Ein massereiches Schwarzes Loch hat so viel Masse der umgebenden Galaxie verschluckt, dass es in einen Ruhezustand übergegangen ist

    https://www.independent.co.uk/tech/black-hole-galaxy-study-massive-b2666615.html

    10 Comments

    1. Equinsu-0cha on

      That article gave nothing useful.  How does it stop pulling stuff?  Its still got mass doesnt it?  Is it just that it cleared its surrounding area so theres nothing to fall in?

    2. lNFORMATlVE on

      Eli5 what does it mean for a black hole to be “dormant”? It’s still gonna have the same gravity right? It can’t have a flare up and go back down again can it?

    3. AtotheCtotheG on

      By chance did this happen on the third Thursday of November? 

    4. Andromeda321 on

      Astronomer here! This is just about the worst summary of a summary ever- for those who want to know what’s really going on, [here](https://phys.org/news/2024-12-dormant-massive-black-hole-early.html) is a better article and [here](https://arxiv.org/abs/2403.03872) is the paper itself.

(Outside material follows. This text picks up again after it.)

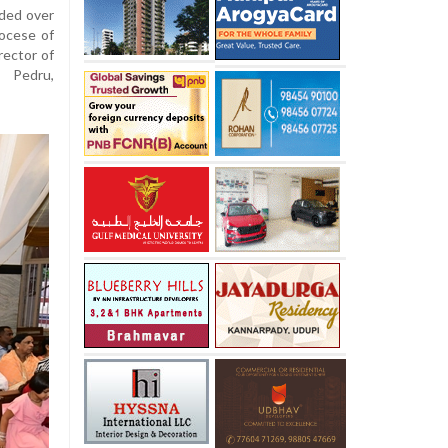
ided over
iocese of
rector of
 Pedru,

      The black hole in question is actually very far away from us- so far that we see it at the dawn of the universe, when the universe was just 800 million years old (as opposed to the ~13.8 billion years old it is today). It was discovered by a JWST survey looking at the earliest galaxies, and is on the more massive side for sure- 400 million times the mass of the sun! (For the record, our own supermassive black hole in our galaxy, Sagittarius A*, is about 1% of that.) What’s more, you can tell how much black holes are accreting (aka, growing by having gas fall onto them), and the black hole has such a low limit of accretion that it’s effectively not accreting any more material. What’s more, the galaxy itself isn’t forming many stars at all- about 1 new Sun a year, which is 3x lower than what most galaxies do at that period of time.

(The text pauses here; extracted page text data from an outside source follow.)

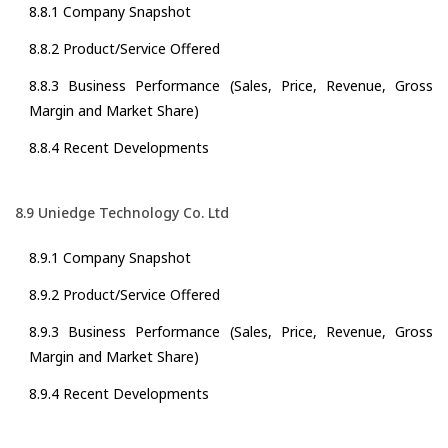
8.8.1 Company Snapshot
8.8.2 Product/Service Offered
8.8.3 Business Performance (Sales, Price, Revenue, Gross
Margin and Market Share)
8.8.4 Recent Developments
8.9 Uniedge Technology Co. Ltd
8.9.1 Company Snapshot
8.9.2 Product/Service Offered
8.9.3 Business Performance (Sales, Price, Revenue, Gross
Margin and Market Share)
8.9.4 Recent Developments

      So, it’s very complicated to theoretically explain how you get such a ginormous black hole so early in the universe, and we have a black hole no longer accreting in a galaxy without much star forming going on. So far as we can tell, this means the black hole effectively has *already* swallowed most of the available material around it, and has gone dormant. This is an unusual find because, as I’m sure you can imagine, it’s usually *really* hard to detect black holes that are very far away that aren’t accreting material because, well, they’re black and don’t emit anything unless there’s material interacting near their event horizon. And JWST data is new enough that if you find one of these guys, it implies there’s probably a population of very supermassive black holes out there in the universe that we just can’t easily probe! How many? Well, that’s something you need to find more of to find for sure, and it’ll be interesting to see what we end up finding!

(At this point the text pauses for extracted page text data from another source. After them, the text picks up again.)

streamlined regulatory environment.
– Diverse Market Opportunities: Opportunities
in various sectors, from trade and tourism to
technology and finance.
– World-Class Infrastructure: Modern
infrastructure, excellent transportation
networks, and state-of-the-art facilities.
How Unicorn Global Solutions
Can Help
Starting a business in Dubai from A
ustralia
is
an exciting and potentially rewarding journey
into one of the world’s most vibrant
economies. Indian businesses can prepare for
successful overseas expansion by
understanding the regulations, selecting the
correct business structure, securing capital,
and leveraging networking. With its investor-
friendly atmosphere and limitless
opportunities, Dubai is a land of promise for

      Finally, this also has potential implications for how supermassive black holes form- is it from sucking in material and merging with other black holes, or were they “seeded” in over-dense fluctuations in the earliest moments after the Big Bang? Theory definitely favors the former over the latter, but it definitely appears from JWST data that black holes formed and got bigger MUCH faster than a lot of theories predicted before we actually had data at hand. So a discovery like this is super useful for studying those formation channels.

    5. CartesianDoubt on

      It didn’t go dormant because it swallowed so much of the surrounding galaxy. It went dormant because the remaining galaxy is too far away or orbiting too stably to be accreted efficiently.